The global propagation of this 9/11 image has caused some distress in Latin America and other parts of the world. In claiming that 9/11 was a unique tragedy, we belittle the tragedies of others. In claiming that 9/11 was a crime against an innocent nation, we render our support for brutal dictatorships in Latin America and other parts of the world invisible.

September elevenths took place on other dates throughout Latin America: Guatemala (June 27, 1954), Argentina (March 24, 1976) and the dirty wars in Guatemala, Nicaragua and El Salvador of the 1980s, to name some prominent examples.

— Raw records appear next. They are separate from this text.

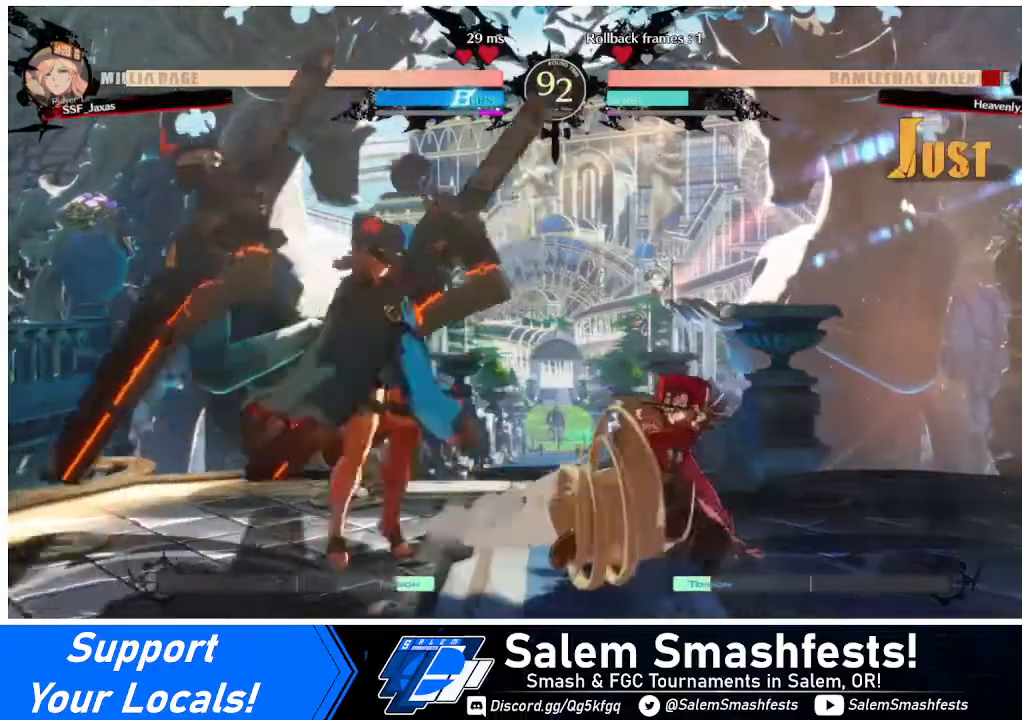
{"buttons": [], "events": [[40, "DPAD_LEFT", "down"], [40, "R1", "down"], [280, "DPAD_LEFT", "up"], [280, "R1", "up"]]}
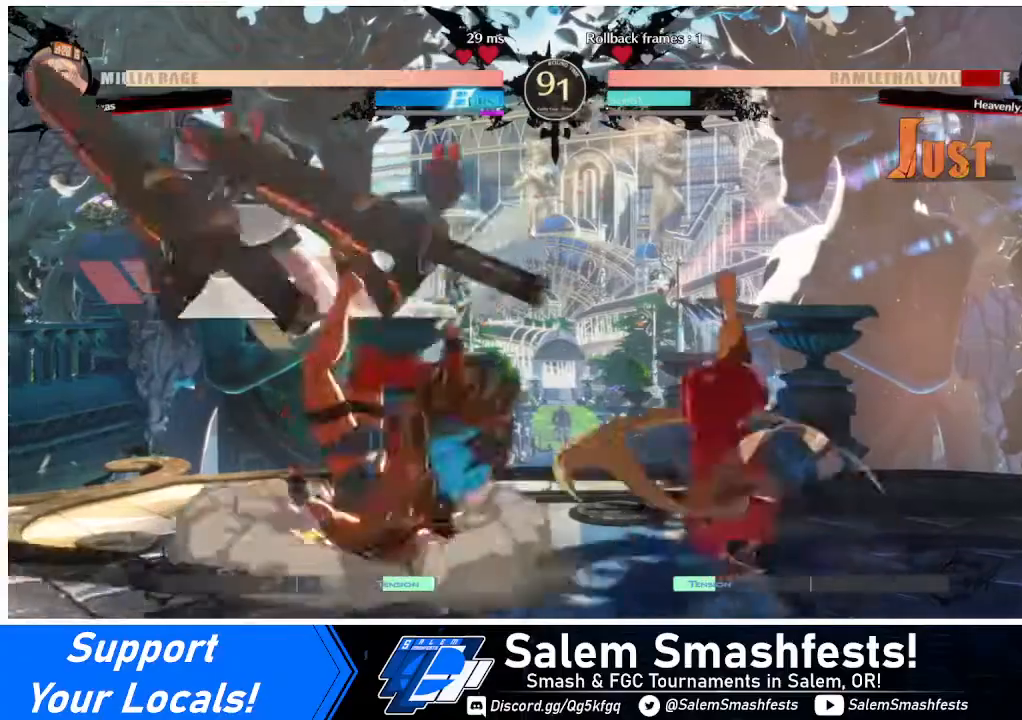
{"buttons": [], "events": []}
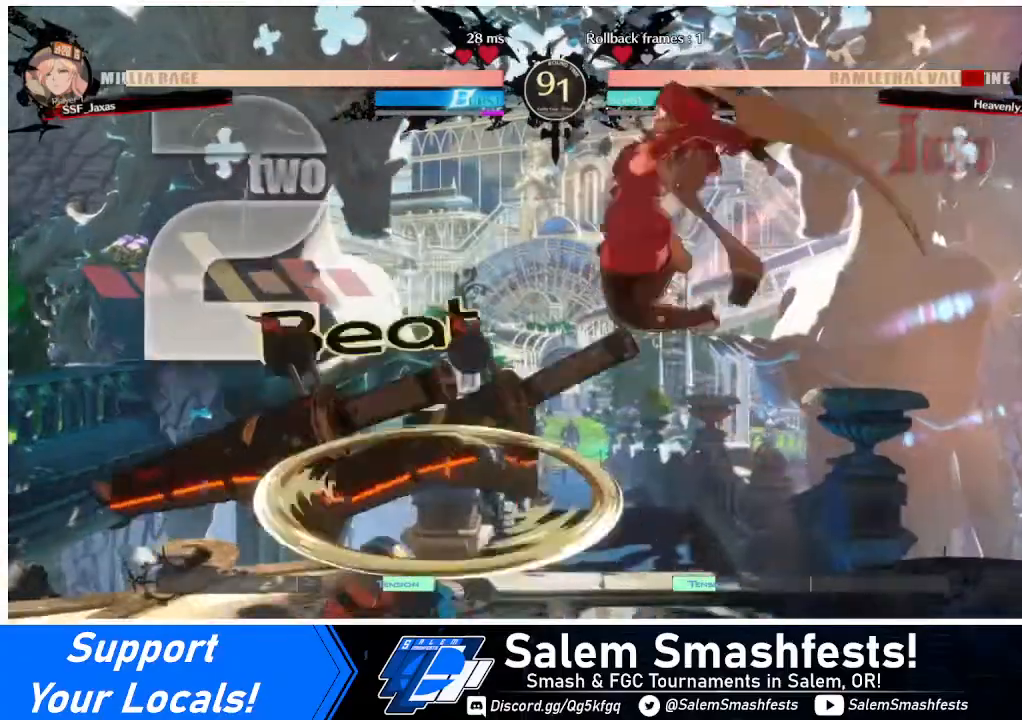
{"buttons": [], "events": [[200, "L1", "down"], [280, "L1", "up"], [360, "R1", "down"], [440, "R1", "up"]]}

In Chile, too, September 11th is a complicated symbol and an enduring political legacy. President Michelle Bachelet, whose father was tortured to death by the regime, today inaugurated a President Salvador Allende White Room in the presidential palace, La Moneda. The room, an exact replica from September 1973, will be a permanent reminder of what a small part of Chile looked like on the day democracy was overthrown.

But it will take more than a yearly ceremony to exorcise Chile's ghosts. The coup destroyed a dream of a democratic and socialist Chile. The "transition to democracy" that began 18 years ago was forged on the Right's conditions: a binomial electoral system that excludes the Left (akin to the U.S. two party system), a neoliberal economic system that favors private education, the privatization of natural resources, and so on.

According to Chilean professor Álvaro Cuadra, "September 11th has not ended in our country. It is present in every line of the constitution...In the Chile of today, there is peace neither for the dead nor for the living."

35 years later, the U.S. army occupies the countries of two toppled governments. Of course, neither the Taliban or Saddam's regime was progressive or democratic. Regardless, the pain and death inflicted is on some basic level the same, inflicted by a country with an unfortunate combination of limited geographical awareness and boundless military imagination.

Could September 11th instead be an opportunity to reflect upon the suffering and perseverance that unites us as humans? Putting aside the taunts such a suggestion would provoke from Bill O'Reilly and the like, wouldn't such a remembrance be a more human tribute to the dead, more human that having your name embroidered on an American Flag of Heroes?

We should not interpret overseas reminders of the existence of "other September elevenths" as insensitivity to the 2,974 people who died in the twin towers -- most of who were, unlike our government, innocent. Instead, we should take this opportunity to reflect on the need for a more just foreign policy and a world where no one has to suffer through burning buildings or torture chambers.